Here are some images of the interface of the game. I used some retro fonts and the age-old marquee tags to give it a very nostalgic feel. Follow along as two great minds try to play the game.
The image generation is done using an attnGAN, as described in AttnGAN: Fine-Grained Text to Image Generation with Attentional Generative Adversarial Networks by Tao Xu, Pengchuan Zhang, Qiuyuan Huang, Han Zhang, Zhe Gan, Xiaolei Huang, Xiaodong He. It uses a pytorch implementation of the model as done in this repo with additional modifications from this repo. A high level architecture of the GAN is described in the image below. (source) The model uses MS CoCo dataset, a popular dataset of images used for object and image recognition along with a range of other topics related to computer vision.
For the scoring part, I used the age-old sentence similarity provided by spaCy. It uses word vectors to provide cosine similarity of the average vectors of the entire sentence. To avoid giving high scores to semantic similarity and place more importance of the actual content, I modified the input to the similarity function as described in this StackOverflow answer. The results looked pretty promising to me.
The entire web interface was created using Flask. The front-end design was done with Bootstrap 4. The picture below is a rough sketch of the artitecture and the game logic specific to the web application.
Details that are lacking here can be found by reading through the code, most of the relavant stuff is written in app.py
. There are various routes and majority of the game data is passed using POST requests to the server. There is no database and game data such as scores are store as global variables, mostly since the project was a short term project for which I did not really need to create a database to do many things.
- Obviously, the image generation is very sloppy. I would like to train the model using a specific domain of images. For example, only food images would be a fun way to proceed, given that I am able to find a decent dataset or compile one on my own.
- The generation of the image takes roughly 2 seconds or so.
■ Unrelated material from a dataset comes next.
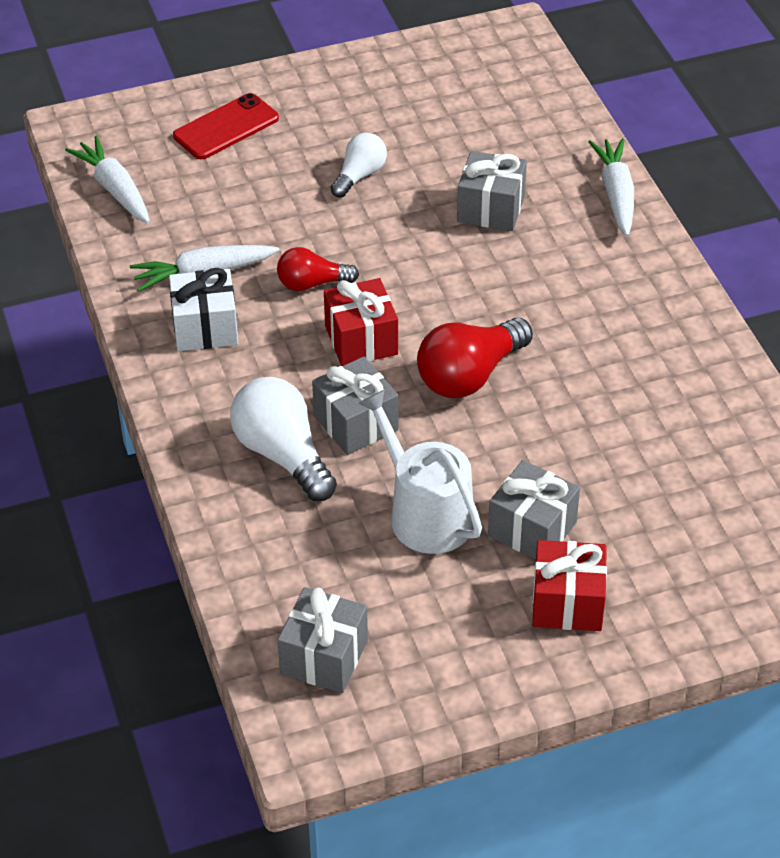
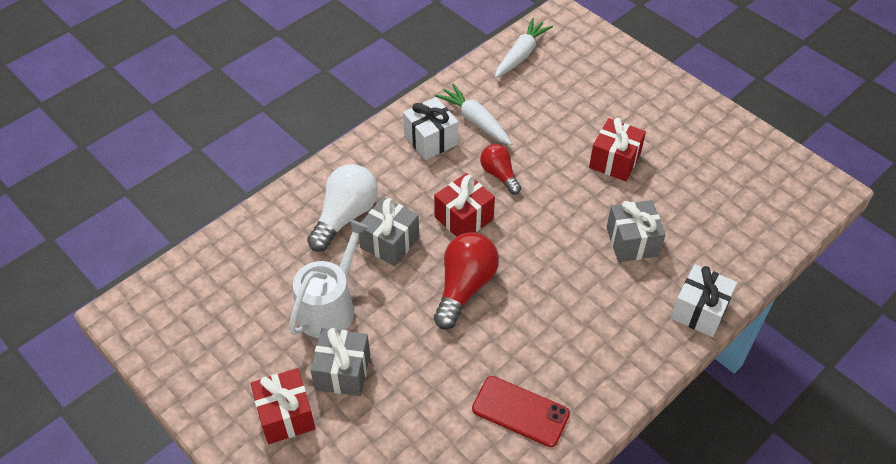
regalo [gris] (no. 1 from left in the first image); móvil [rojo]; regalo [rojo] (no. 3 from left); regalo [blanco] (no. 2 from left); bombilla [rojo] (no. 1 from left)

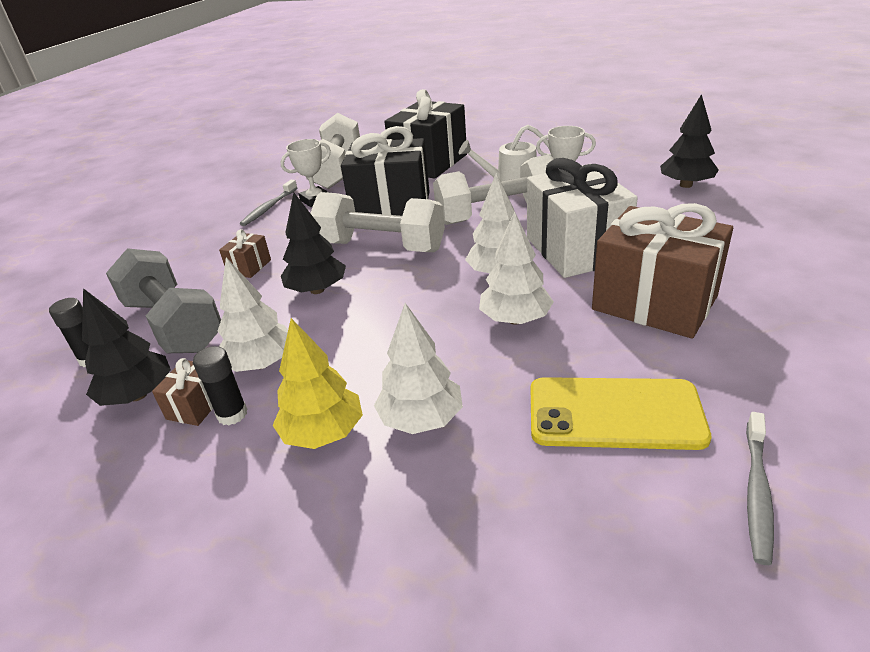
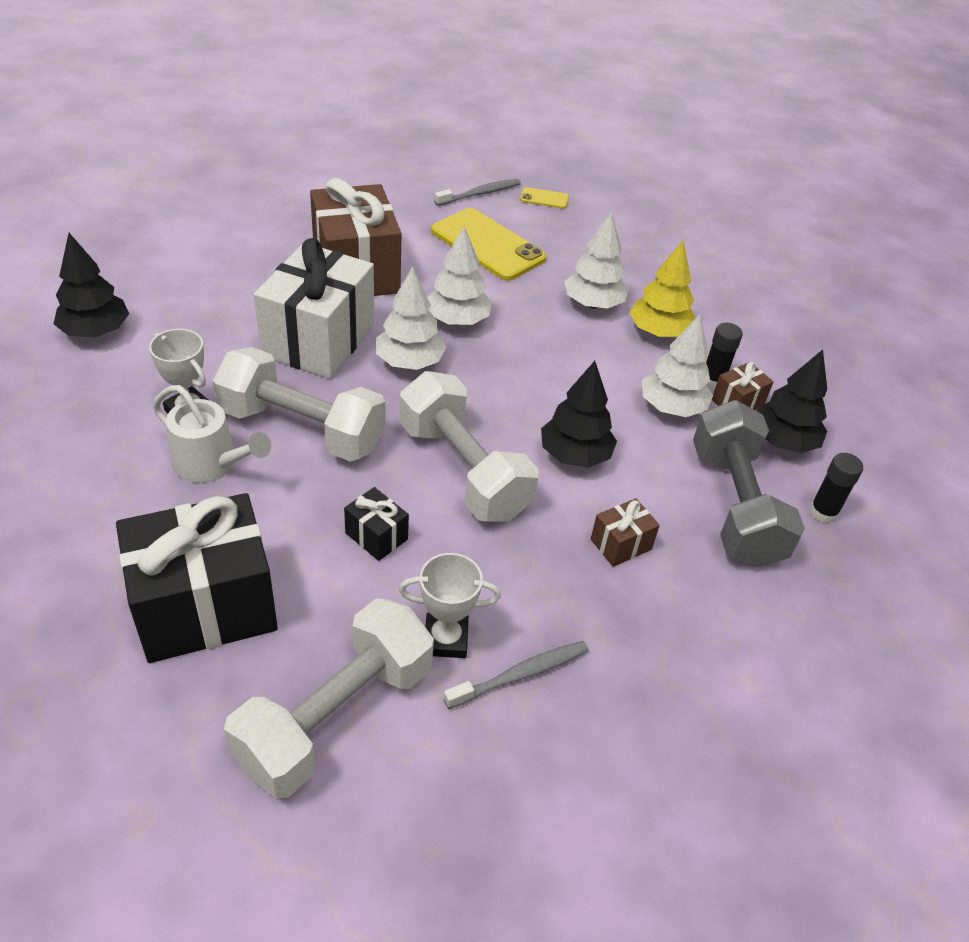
móvil [amarillo] (no. 2 from left); regalo [negro] (no. 2 from left)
I don't think there's a way to speed that part up but maybe it'd be nice to have a GIF or animation play while the image is being generated.
- Add a live score-tracking snippet on the side of the webpage to let users keep track of their scores on all pages.
- Try out other GAN models and see how they perform in text-to-image generation. Of particular interest would be the StackGAN++, an earlier iteration of the AttnGAN.